People experiencing AI harms are not merely “stakeholders” to be consulted after policy options have been drafted. Workers whose tasks are being redesigned, women and girls targeted by AI-enabled abuse, children and other vulnerable people exposed to unsafe AI companions, migrants and gig workers, people with disabilities, gender and sexual minorities, low-income users and local-language researchers all hold knowledge that governance systems need in order to work.
Lastly, the Dialogue should create legitimate space to discuss catastrophic and existential risk. These risks should not be treated as speculative concerns reserved for a handful of wealthy governments, frontier labs or Northern research institutions. Compute is scaling rapidly, and evaluations already show AI systems completing increasingly long and complex tasks once requiring focused human expertise. The Dialogue can help ensure these questions are addressed transparently and inclusively so that we can define which capabilities require collective oversight, restraint and coordination.
The Dialogue should therefore change how AI governance knowledge is produced. Risk taxonomies should incorporate harms identified by affected communities and Global Majority researchers. Regional research and language-specific evaluation work should be commissioned and cited alongside work produced by frontier AI developers. Dialogue outputs should be reviewed not only for whether they consulted diverse groups, but for whether those groups’ knowledge actually shaped the conclusions – and improvement recommendations. And the Dialogue must create the space needed to have very serious conversations about catastrophic and existential risks in a way that private interests cannot dominate the narrative. Ultimately, the evolution of AI and frontier technology is a public interest issue and the tools that result should be treated as public goods.
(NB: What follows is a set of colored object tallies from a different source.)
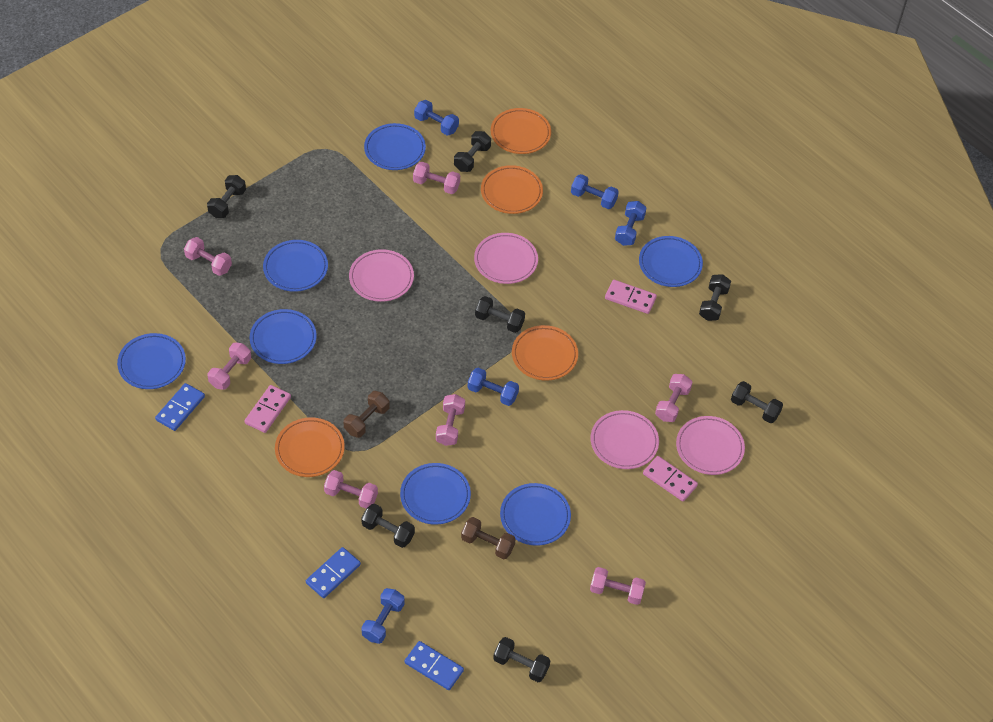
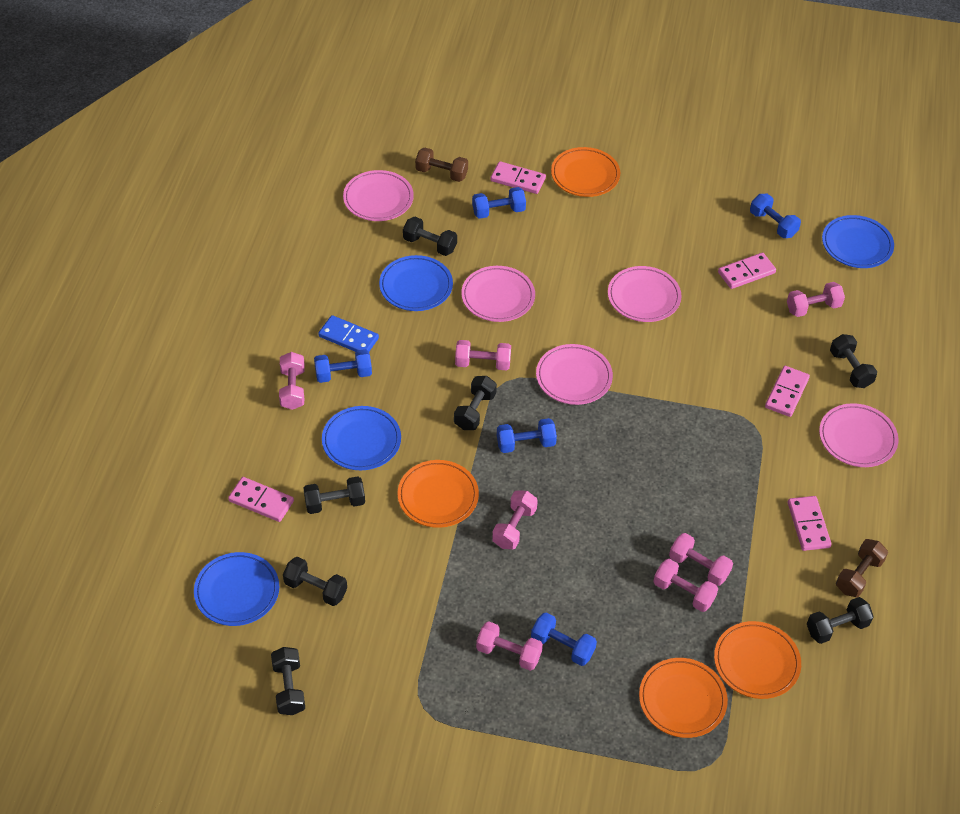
blue domino: 3 -> 1
blue plate: 7 -> 4
pink domino: 3 -> 5
pink plate: 4 -> 5

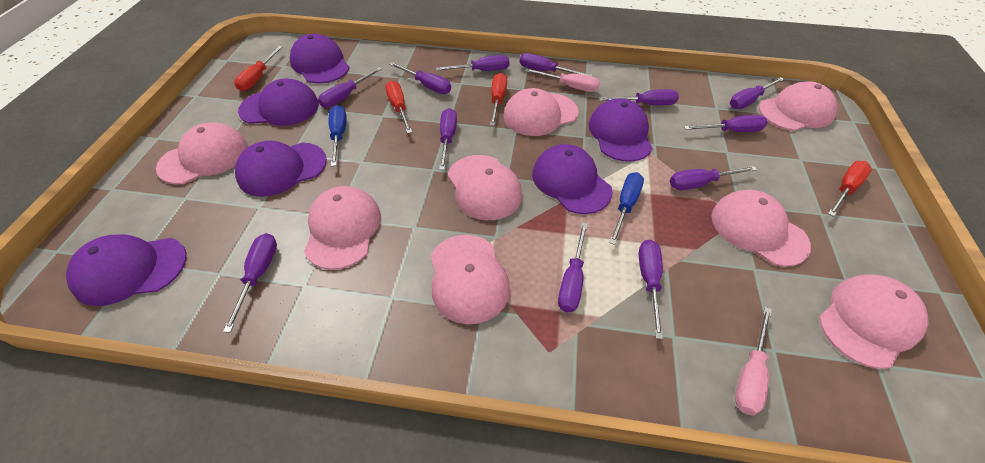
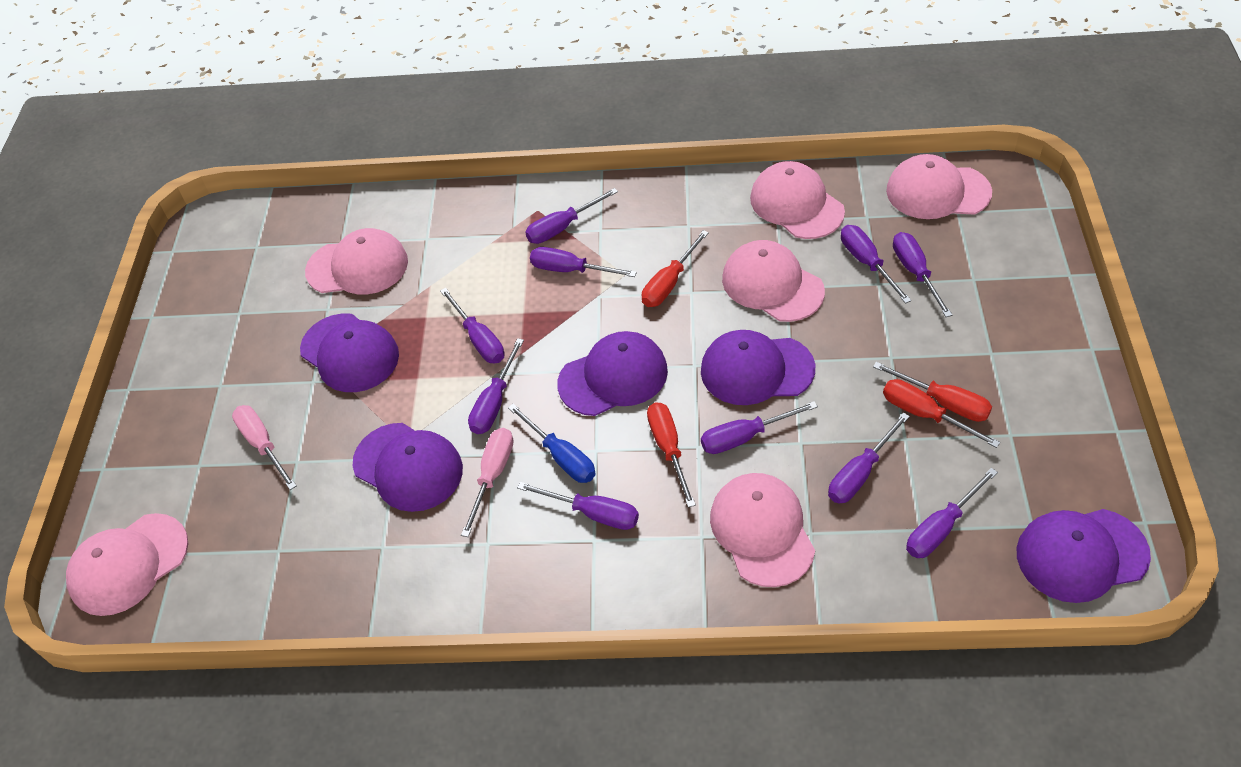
blue screwdriver: 2 -> 1
pink cap: 8 -> 6
purple cap: 6 -> 5
purple screwdriver: 12 -> 10

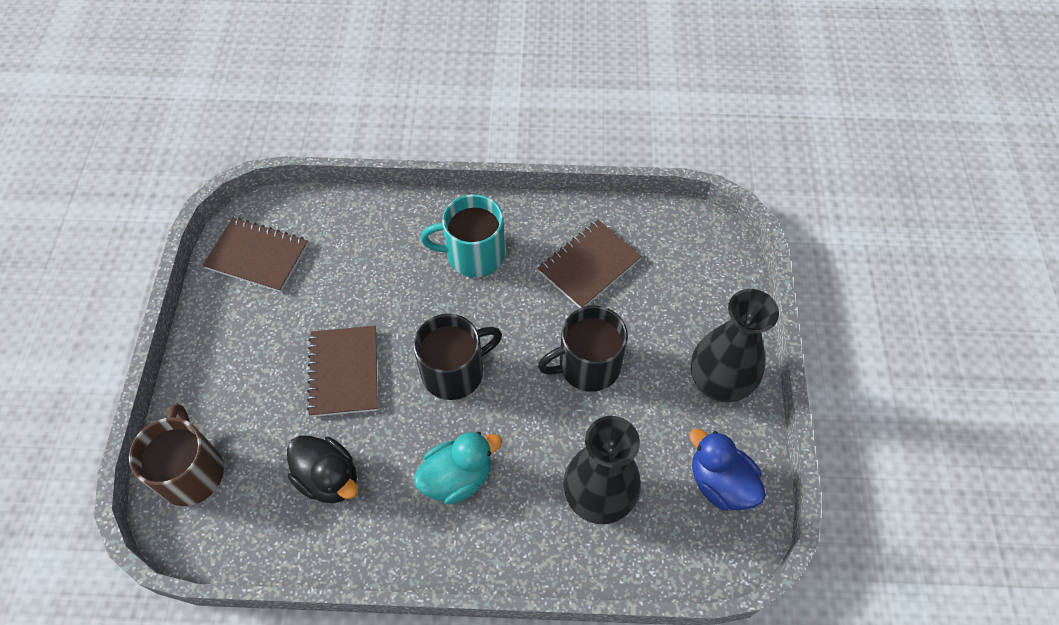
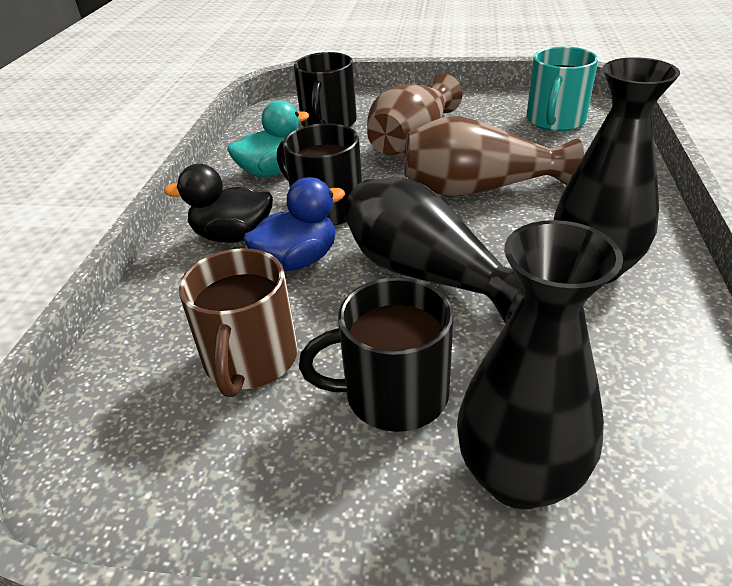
black mug: 2 -> 3
black vase: 2 -> 3
brown notebook: 3 -> 0
brown vase: 0 -> 2

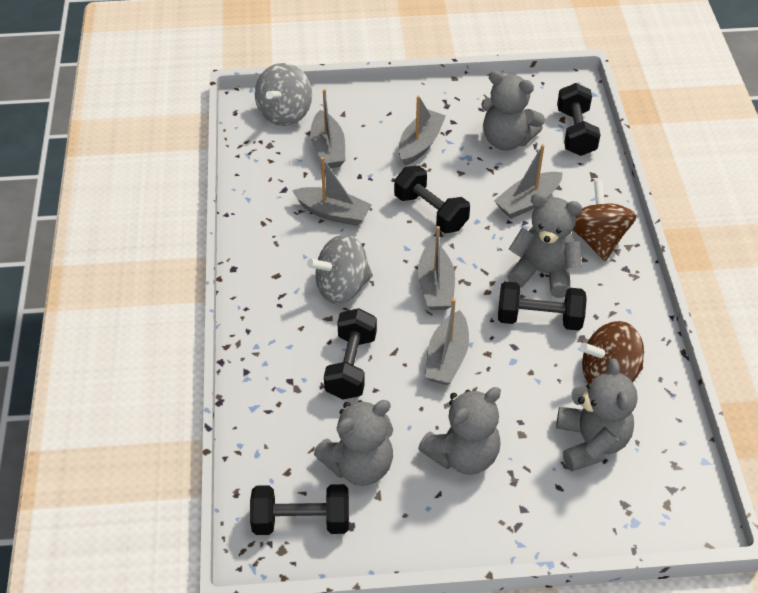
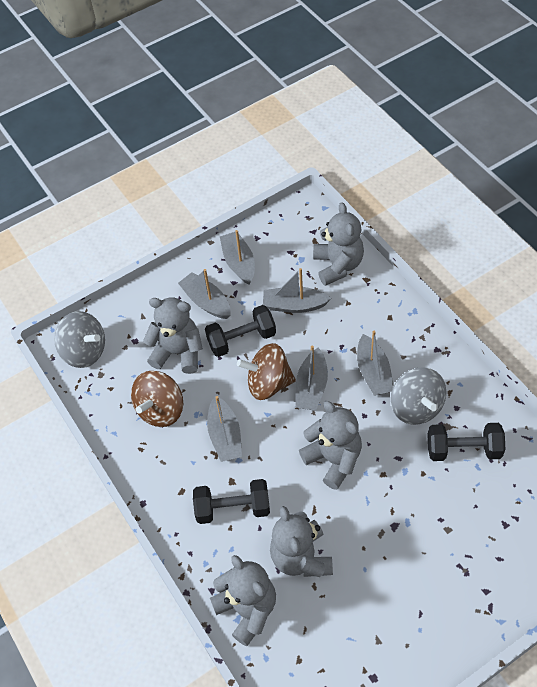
black dumbbell: 5 -> 3

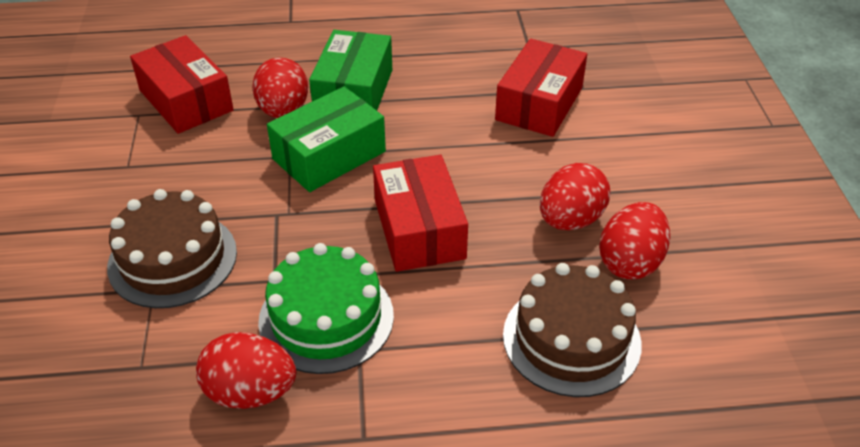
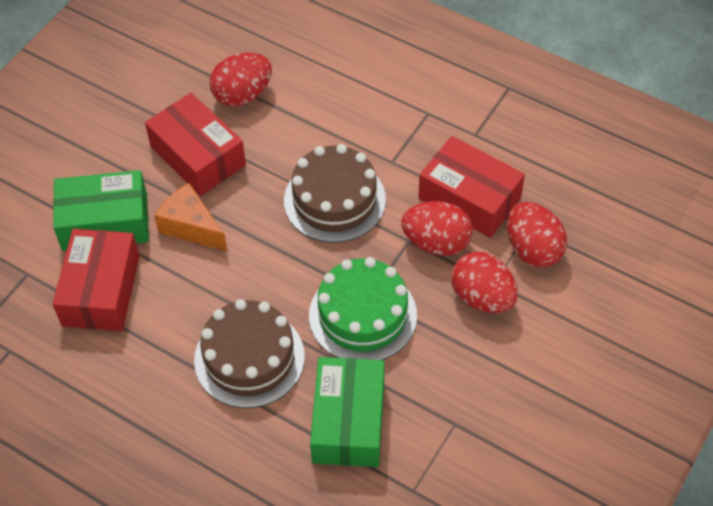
orange cheese: 0 -> 1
The Dialogue should therefore establish a standing, regular and inclusive mechanism to surface and deliberate on catastrophic and frontier risks. This means a dedicated workstream with regionally balanced membership, a mandate to commission independent technical assessments and a formal process for Global Majority governments and researchers to shape the risk frameworks themselves, rather than inherit them from frontier labs or Northern institutions.
The UN Global Dialogue has a rare opportunity. It can help align AI governance around shared values: human agency, dignity, rights, accountability, environmental sustainability and equitable prosperity. It can advance pro-social AI. But these values will not implement themselves. They require institutions, evidence, resources and mechanisms that allow countries and communities to act.
The test for Geneva is not whether participants can agree that AI should benefit humanity — that bar is too low. It is whether the Dialogue produces the architecture to make that promise credible, and whether the communities with the most at stake helped design it.
The Dialogue's value will not be measured in declarations. It will be measured in what gets built afterward, by whom, and for whom. That is the standard the Global Majority should hold it to.